By allowing ads to appear on this site, you support the local businesses who, in turn, support great journalism.
Could work, would work
Gibbs

GAYS MILLS - Jobs, jobs, jobs.   It’s a recurrent and default theme among politicians of every stripe.  There is a constant appeal to and reverence for “hard-working Americans.” Witness the sort of embarrassing contortions the Badger State has gone through to woo and win the Asian technology giant Foxconn.  

And does anyone else see the irony in the very name composed of the words “fox” and “conn?” The reported 13,000 (lucky number?) jobs that this enterprise may potentially provide has people excited, some for and some against. The $3 billion that we will be using to encourage these jobs, money that we didn’t know we had, works out to around $230,000 per job. Business people wonder where the workers will come from.
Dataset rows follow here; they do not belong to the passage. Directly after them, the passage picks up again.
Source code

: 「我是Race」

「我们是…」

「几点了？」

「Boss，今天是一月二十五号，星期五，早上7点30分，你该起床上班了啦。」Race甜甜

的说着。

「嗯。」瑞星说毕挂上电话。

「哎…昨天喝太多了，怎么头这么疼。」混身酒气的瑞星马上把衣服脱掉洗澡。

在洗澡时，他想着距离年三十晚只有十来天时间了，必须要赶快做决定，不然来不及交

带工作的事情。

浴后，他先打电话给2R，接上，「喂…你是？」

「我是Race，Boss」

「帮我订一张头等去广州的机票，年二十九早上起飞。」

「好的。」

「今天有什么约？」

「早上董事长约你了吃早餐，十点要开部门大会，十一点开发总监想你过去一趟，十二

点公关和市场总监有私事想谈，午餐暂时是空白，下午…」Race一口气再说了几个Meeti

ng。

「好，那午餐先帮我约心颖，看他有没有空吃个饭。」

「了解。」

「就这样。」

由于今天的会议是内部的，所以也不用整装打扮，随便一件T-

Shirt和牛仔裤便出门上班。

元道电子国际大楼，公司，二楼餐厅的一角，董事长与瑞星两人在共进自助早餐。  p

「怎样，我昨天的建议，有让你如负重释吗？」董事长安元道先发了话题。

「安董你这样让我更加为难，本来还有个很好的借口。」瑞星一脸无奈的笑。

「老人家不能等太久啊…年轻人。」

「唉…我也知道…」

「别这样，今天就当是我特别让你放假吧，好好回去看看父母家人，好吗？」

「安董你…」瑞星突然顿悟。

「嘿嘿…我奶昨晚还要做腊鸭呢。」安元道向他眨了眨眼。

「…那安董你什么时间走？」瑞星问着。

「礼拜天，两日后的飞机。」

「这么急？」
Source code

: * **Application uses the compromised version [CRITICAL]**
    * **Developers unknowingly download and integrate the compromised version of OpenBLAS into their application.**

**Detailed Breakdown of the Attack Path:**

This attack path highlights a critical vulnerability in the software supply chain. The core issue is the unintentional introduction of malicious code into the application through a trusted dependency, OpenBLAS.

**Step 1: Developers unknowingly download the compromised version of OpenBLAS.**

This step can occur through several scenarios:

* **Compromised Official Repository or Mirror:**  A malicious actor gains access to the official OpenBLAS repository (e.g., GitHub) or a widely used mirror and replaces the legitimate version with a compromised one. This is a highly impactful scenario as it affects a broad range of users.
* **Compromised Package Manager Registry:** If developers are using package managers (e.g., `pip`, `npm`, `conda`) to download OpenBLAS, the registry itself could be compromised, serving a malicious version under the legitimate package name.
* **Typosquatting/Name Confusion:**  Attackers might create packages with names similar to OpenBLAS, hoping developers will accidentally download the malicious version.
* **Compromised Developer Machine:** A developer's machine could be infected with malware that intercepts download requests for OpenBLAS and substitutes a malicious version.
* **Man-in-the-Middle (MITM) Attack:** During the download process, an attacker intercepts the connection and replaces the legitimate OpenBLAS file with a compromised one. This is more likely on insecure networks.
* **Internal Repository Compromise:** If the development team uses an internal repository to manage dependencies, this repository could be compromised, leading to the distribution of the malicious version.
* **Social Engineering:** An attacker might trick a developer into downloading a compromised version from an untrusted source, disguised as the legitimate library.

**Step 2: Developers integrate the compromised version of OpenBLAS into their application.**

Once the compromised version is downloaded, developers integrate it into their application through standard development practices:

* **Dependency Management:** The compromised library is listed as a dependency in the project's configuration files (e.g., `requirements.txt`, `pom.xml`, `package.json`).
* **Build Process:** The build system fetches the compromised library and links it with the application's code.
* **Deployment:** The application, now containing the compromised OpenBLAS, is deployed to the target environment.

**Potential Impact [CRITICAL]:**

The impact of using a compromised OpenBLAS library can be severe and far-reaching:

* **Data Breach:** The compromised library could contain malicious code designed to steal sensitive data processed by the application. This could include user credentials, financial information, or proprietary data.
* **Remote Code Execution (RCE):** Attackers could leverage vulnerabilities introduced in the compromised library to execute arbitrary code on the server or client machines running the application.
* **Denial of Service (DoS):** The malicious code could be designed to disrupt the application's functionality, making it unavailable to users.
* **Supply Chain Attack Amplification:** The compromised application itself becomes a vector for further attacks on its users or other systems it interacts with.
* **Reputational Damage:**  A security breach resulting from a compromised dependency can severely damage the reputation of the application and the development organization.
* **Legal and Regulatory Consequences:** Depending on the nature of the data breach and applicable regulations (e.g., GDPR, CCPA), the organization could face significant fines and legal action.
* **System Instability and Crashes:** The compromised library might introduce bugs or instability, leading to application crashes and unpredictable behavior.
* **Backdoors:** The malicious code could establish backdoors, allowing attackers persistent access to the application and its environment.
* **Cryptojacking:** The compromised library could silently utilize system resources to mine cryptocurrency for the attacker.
There’s a line in a song by Merle Haggard that I like. Like a good lyric is designed to do, it sticks in my mind.  The song is ‘Are the Good Times Really Over for Good?’ and the line is “when a man who could work still would.” Ah, yes, country music, otherwise known as three chords and the truth. That nugget of hard-won wisdom applies to us today. If a person wants to work today, there are jobs available. Many jobs go begging.

The fact is we are close to full employment, back from the doldrums of the Great Recession. Workers of any kind are difficult for employers to find and harder to keep these days. Blame some of that on the millions of baby boomers who are now retiring and the fact that subsequent generations don’t have the numbers or the skills to fill all the jobs.

According to a recent article in the Wisconsin State Journal, a job fair in Madison had 42 employers offering some 600 jobs. The event wound up with only 46 jobs being filled. It’s true that many jobs that are available are relatively low wage jobs without many benefits, and in those kinds of jobs there is lots of turnover. The kind of jobs that would support a family and offer more security usually require some advanced training or skill.

Regardless of the job, employers are seeking people with “employability skills.” Such things as being at work every day, and on time, being dependable, and having good people skills are always in demand. People from the Midwest have long been known for their “work ethic.”  It’s as if we all grew up on farms doing chores since an early age. The farm background chore part is no longer true, of course, but the myth endures.

One place that people are really feeling a lack of workers right now is anywhere in the wake of the recent hurricanes. There is a huge need for cleanup and reconstruction in those widespread devastated areas, further exacerbated by a lack of building materials.

Hopefully, anyone who could work, still would.